老害は本当に存在するのか?

老害を老害と証明する方法はあるだろうか。

老害というのについて自分の考えを書いておこうかと思う - 404 じゃばてないわー Not Found(一部X-RATED)
老害は一日にして成らず - 雑種路線でいこう

会社内で保守と革新が対立している。保守派は院政を布く老会長を筆頭に、社内システムの刷新や先進的な技術の導入をことごとく粉砕する。曰く、そんなやり方でうまくいくはずがない。曰く、そんなものが商売になるものか。そこには経験に裏打ちされた絶対的自信と揺るぎなきプライドがある。けれども会社の成長は疾うに天井に頭を打ちつけ、むしろジリジリと後退の気配を見せている。老人たちは思っている。不景気の今こそ、耐えるべきときだ。苦しいからといって目新しいものに飛びつくなど言語道断。若者たちは思っている。頭の堅い老人どもめ…。

革新派の意見を容れれば会社は良くなる。それが事実なら、老会長ら年寄り連中は老害と呼ばれても仕方がない。けれども、折れないからこその老害である。老害の前に改革は成らない。革新派はその手練によって会社が良くなることを自ら証明することができない。たとえ年寄連の無策が会社を潰したとしても、革新派の正しさを証明することにはならない。何しろ、経営を革新派の手に委ねたとして、会社の死期を早めなかったという保証はないのだから。かえって被害拡大に拍車をかけた可能性すら否定できない。もちろん、当の革新派連中はそうは思わないだろう。

若い人たちが革新的な方法で成功した例は耳目を集めやすい。けれども、マスで喧伝されるような成功譚は大方少数派と決まっている。同じことをやってうまくいかなかった例など、それこそ掃いて捨てるほどあるはずだ。だからチャレンジするなというのではない。老害が発生するほどの規模の組織は、それ相応の社会的責任を負っている。20代や30代の若者数人で始めたベンチャー企業とは負えるリスクの量に差があって当然だ。過去の実績を忘れてチャレンジするには、全社員の未来を賭けられるだけの切実な動機と、経営陣としての相応の覚悟が必要だろう。

さて、上層部に居座る老人を指して老害と呼ぶとき、当人は自分の若い判断が害になる可能性をどの程度認識しているのだろう。或いは、害を成したときの全社員に対する責任をどの程度負えるつもりでいるのだろう。もちろん、彼の提案を容れて失敗すれば、それは経営陣の責任だ。つまり、老人たちは若者の意見を容れても容れなくても、失敗すれば全社員に対して責任を負わなければならない。

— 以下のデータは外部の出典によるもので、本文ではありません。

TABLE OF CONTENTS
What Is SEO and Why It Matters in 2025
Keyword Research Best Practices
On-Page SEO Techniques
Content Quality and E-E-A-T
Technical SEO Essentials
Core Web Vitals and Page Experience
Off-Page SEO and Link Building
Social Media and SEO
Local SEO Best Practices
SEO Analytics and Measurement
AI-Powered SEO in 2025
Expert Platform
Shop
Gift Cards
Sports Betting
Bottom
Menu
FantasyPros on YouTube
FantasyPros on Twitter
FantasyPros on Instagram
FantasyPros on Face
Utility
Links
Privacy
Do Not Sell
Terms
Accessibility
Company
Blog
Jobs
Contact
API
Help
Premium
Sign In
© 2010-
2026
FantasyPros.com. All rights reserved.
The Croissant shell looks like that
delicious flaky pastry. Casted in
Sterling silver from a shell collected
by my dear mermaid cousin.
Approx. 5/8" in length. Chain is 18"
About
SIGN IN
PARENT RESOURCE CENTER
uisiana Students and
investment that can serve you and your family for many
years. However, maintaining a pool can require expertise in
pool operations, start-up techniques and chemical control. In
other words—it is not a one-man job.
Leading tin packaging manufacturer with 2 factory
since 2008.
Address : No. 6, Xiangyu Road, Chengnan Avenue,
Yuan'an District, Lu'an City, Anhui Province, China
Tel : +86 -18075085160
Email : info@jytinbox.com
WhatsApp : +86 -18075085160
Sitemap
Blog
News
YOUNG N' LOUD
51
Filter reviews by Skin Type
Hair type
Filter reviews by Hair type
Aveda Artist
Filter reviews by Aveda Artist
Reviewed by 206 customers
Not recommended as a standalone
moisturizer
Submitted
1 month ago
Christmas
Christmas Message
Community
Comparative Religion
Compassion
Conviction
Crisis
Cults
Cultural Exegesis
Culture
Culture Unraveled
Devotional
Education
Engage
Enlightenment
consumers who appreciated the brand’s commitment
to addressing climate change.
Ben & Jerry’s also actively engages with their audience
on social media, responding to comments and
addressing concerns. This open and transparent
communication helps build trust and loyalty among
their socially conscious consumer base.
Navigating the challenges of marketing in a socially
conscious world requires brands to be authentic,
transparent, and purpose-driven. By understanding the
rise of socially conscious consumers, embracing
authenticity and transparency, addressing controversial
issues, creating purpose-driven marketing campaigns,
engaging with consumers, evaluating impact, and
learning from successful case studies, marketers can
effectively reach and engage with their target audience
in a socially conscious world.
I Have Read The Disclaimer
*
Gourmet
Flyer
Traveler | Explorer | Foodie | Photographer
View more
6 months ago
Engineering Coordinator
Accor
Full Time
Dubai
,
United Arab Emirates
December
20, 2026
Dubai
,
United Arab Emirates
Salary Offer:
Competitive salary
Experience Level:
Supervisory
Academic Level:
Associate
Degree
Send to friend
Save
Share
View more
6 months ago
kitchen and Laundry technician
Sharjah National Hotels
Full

一方、老害を攻める側は提案が容れられない限り害にすらなれない。自らの正当性を証明できない以上、老害は根拠のないレッテルである。いい替えれば、ただの愚痴だ。

となれば、若者のいう「老害」は、老人のいう「最近の若い者」とほとんど同質である。

related entry - 関連エントリー

trackback - トラックバック

trackback URL > http://lylyco.com/cgi/mt/mt-tb.cgi/347

comment - コメント

かなり「老害」よりな考えですが
>若者のいう「老害」は、老人のいう「最近の若い者」とほとんど同質である。
は言えてるかも。
しかし、だからと言って「老害」がいないことにはならないです。
それと、保守=老害ではありません。

> Anonymousさん
そうですね、何かを「ない」と証明することは、たぶん無理だと思います。また、このエントリーは声高に「老害」を叫ぶ人に対して、それって本当?と問いかける意味で書いたもので、現実には「老害」も「若害(?)」も存在すると思います。あと、保守vs革新の図式はリンク先をはじめとして目や耳にする話を元にでっちあげたただのたとえ話で「保守=老害」と決め付ける意図は特にありませんでした。誤解を生むような表現だったかもしれませんね。